Neil Simon's Brighton Beach Memoirs is one of his most widely respected plays. Simon earned kudos for what many critics consider the best example of his efforts to combine his trademark humor with a level of drama and character introspection. Brighton Beach Memoirs was first produced at the Ahmanson Theatre in Los Angeles on December 10, 1982. It debuted on Broadway on March 27, 1983, at the Alvin Theatre. Like many of Simon's successes, Brighton Beach Memoirs enjoyed a lengthy run and financial success. The play won Simon the New York Drama Critics Circle Prize for Best Play.
Critics attributed much of the success of Brighton Beach Memoirs to Simon's newfound sophistication. Before this play, Simon had a long career of successful plays that were either comic or serious. His previous attempts to combine the two rarely impressed critics or audiences. Critics praised Brighton Beach for its deft characterizations and meaningful humor. Some attribute this to the fact that Simon knew his material well. Though not strictly autobiographical, Simon based the play on his memories of growing up in New York City in the years just before World War II. Despite the play's success, some critics found Brighton Beach Memoirs superficial, comparing it to a soap opera, albeit one with good jokes.

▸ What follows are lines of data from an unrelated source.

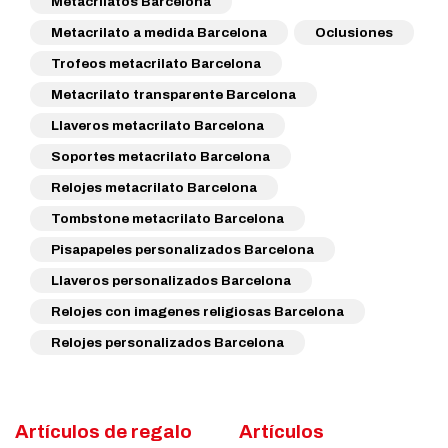
Metacrilatos Barcelona
Metacrilato a medida Barcelona
Oclusiones
Trofeos metacrilato Barcelona
Metacrilato transparente Barcelona
Llaveros metacrilato Barcelona
Soportes metacrilato Barcelona
Relojes metacrilato Barcelona
Tombstone metacrilato Barcelona
Pisapapeles personalizados Barcelona
Llaveros personalizados Barcelona
Relojes con imagenes religiosas Barcelona
Relojes personalizados Barcelona
Artículos de regalo
Artículos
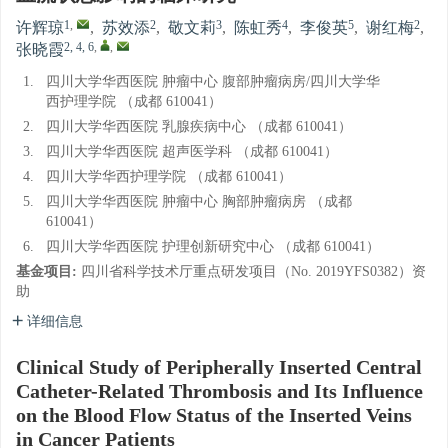
1
,
2
3
4
5
2
许辉琼
,
苏效添
,
敬文莉
,
陈虹秀
,
李俊英
,
谢红梅
,
2, 4, 6
,
,
张晓霞
1.
四川大学华西医院 肿瘤中心 腹部肿瘤病房/四川大学华
西护理学院 （成都 610041）
2.
四川大学华西医院 乳腺疾病中心 （成都 610041）
3.
四川大学华西医院 超声医学科 （成都 610041）
4.
四川大学华西护理学院 （成都 610041）
5.
四川大学华西医院 肿瘤中心 胸部肿瘤病房 （成都
610041）
6.
四川大学华西医院 护理创新研究中心 （成都 610041）
基金项目:
四川省科学技术厅重点研发项目（No. 2019YFS0382）资
助
详细信息
Clinical Study of Peripherally Inserted Central
Catheter-Related Thrombosis and Its Influence
on the Blood Flow Status of the Inserted Veins
in Cancer Patients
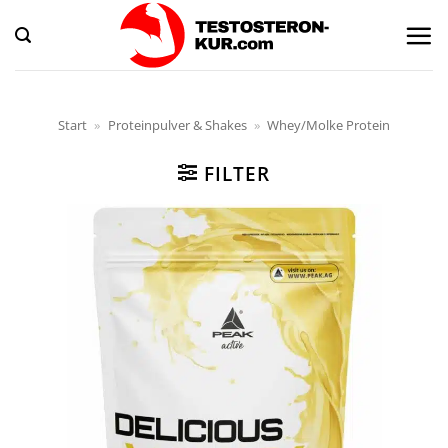
Zum
Inhalt
springen
Start
»
Proteinpulver & Shakes
»
Whey/Molke Protein
FILTER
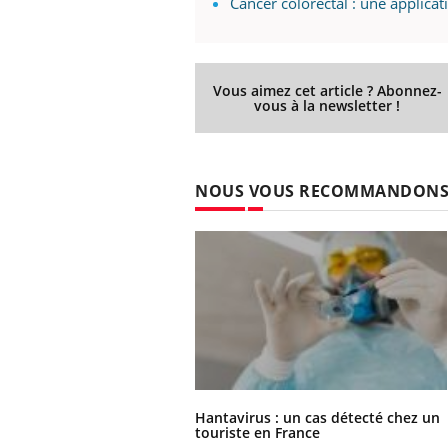
Cancer colorectal : une applica
Vous aimez cet article ? Abonnez-
vous à la newsletter !
NOUS VOUS RECOMMANDON
Hantavirus : un cas détecté chez un
touriste en France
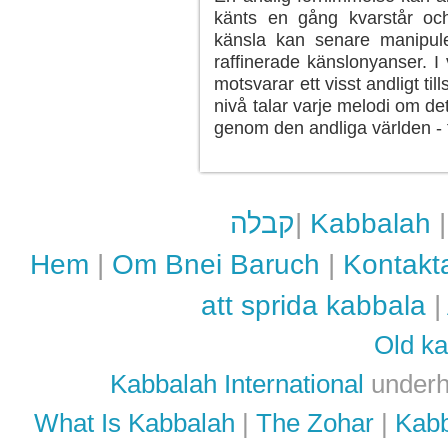
känts en gång kvarstår oc
känsla kan senare manipul
raffinerade känslonyanser. 
motsvarar ett visst andligt t
nivå talar varje melodi om de
genom den andliga världen - t
קבלה
|
Kabbalah
Hem
|
Om Bnei Baruch
|
Kontakt
att sprida kabbala
|
Old ka
Kabbalah International
underh
What Is Kabbalah
|
The Zohar
|
Kab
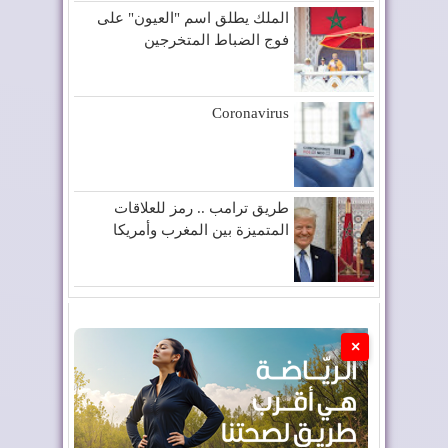
الملك يطلق اسم "العيون" على
فوج الضباط المتخرجين
Coronavirus
طريق ترامب .. رمز للعلاقات
المتميزة بين المغرب وأمريكا
×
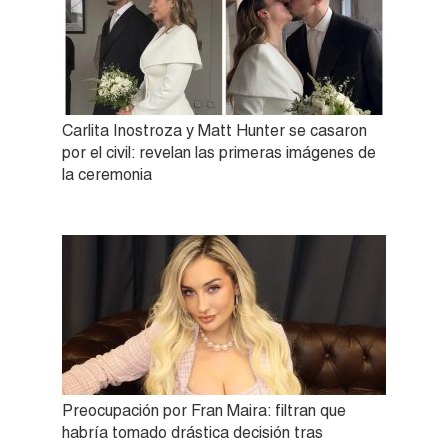
Carlita Inostroza y Matt Hunter se casaron
por el civil: revelan las primeras imágenes de
la ceremonia
Preocupación por Fran Maira: filtran que
habría tomado drástica decisión tras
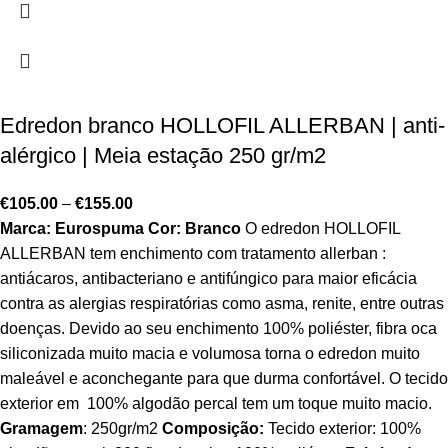
Edredon branco HOLLOFIL ALLERBAN | anti-
alérgico | Meia estação 250 gr/m2
€
105.00
–
€
155.00
Marca: Eurospuma
Cor: Branco
O edredon HOLLOFIL
ALLERBAN tem enchimento com tratamento allerban :
antiácaros, antibacteriano e antifúngico para maior eficácia
contra as alergias respiratórias como asma, renite, entre outras
doenças. Devido ao seu enchimento 100% poliéster, fibra oca
siliconizada muito macia e volumosa torna o edredon muito
maleável e aconchegante para que durma confortável. O tecido
exterior em 100% algodão percal tem um toque muito macio.
Gramagem
: 250gr/m2
Composição:
Tecido exterior: 100%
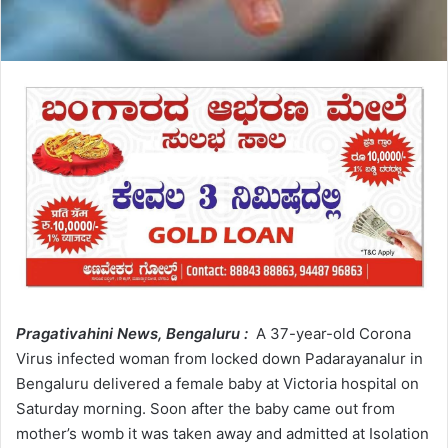
Pragativahini News, Bengaluru :
A 37-year-old Corona
Virus infected woman from locked down Padarayanalur in
Bengaluru delivered a female baby at Victoria hospital on
Saturday morning. Soon after the baby came out from
mother’s womb it was taken away and admitted at Isolation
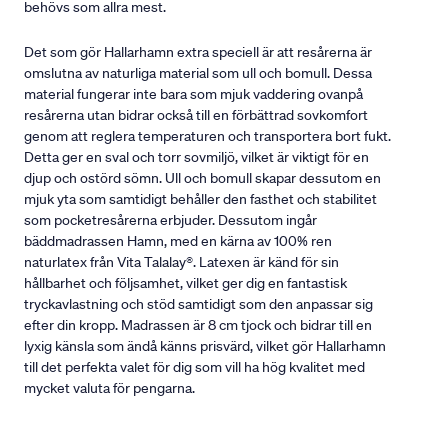
behövs som allra mest.
Det som gör Hallarhamn extra speciell är att resårerna är
omslutna av naturliga material som ull och bomull. Dessa
material fungerar inte bara som mjuk vaddering ovanpå
resårerna utan bidrar också till en förbättrad sovkomfort
genom att reglera temperaturen och transportera bort fukt.
Detta ger en sval och torr sovmiljö, vilket är viktigt för en
djup och ostörd sömn. Ull och bomull skapar dessutom en
mjuk yta som samtidigt behåller den fasthet och stabilitet
som pocketresårerna erbjuder. Dessutom ingår
bäddmadrassen Hamn, med en kärna av 100% ren
naturlatex från Vita Talalay®. Latexen är känd för sin
hållbarhet och följsamhet, vilket ger dig en fantastisk
tryckavlastning och stöd samtidigt som den anpassar sig
efter din kropp. Madrassen är 8 cm tjock och bidrar till en
lyxig känsla som ändå känns prisvärd, vilket gör Hallarhamn
till det perfekta valet för dig som vill ha hög kvalitet med
mycket valuta för pengarna.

The success of Brighton Beach Memoirs led to two more plays featuring protagonist Eugene Jerome and his family, 1985's Biloxi Blues, which dealt with Eugene's armed service years, and 1986's Broadway Bound. Each of these plays received more positive reviews and contained more extensive autobiographical material than Brighton Beach Memoirs. With the success of this trilogy, Simon's reputation as a premiere American playwright was cemented.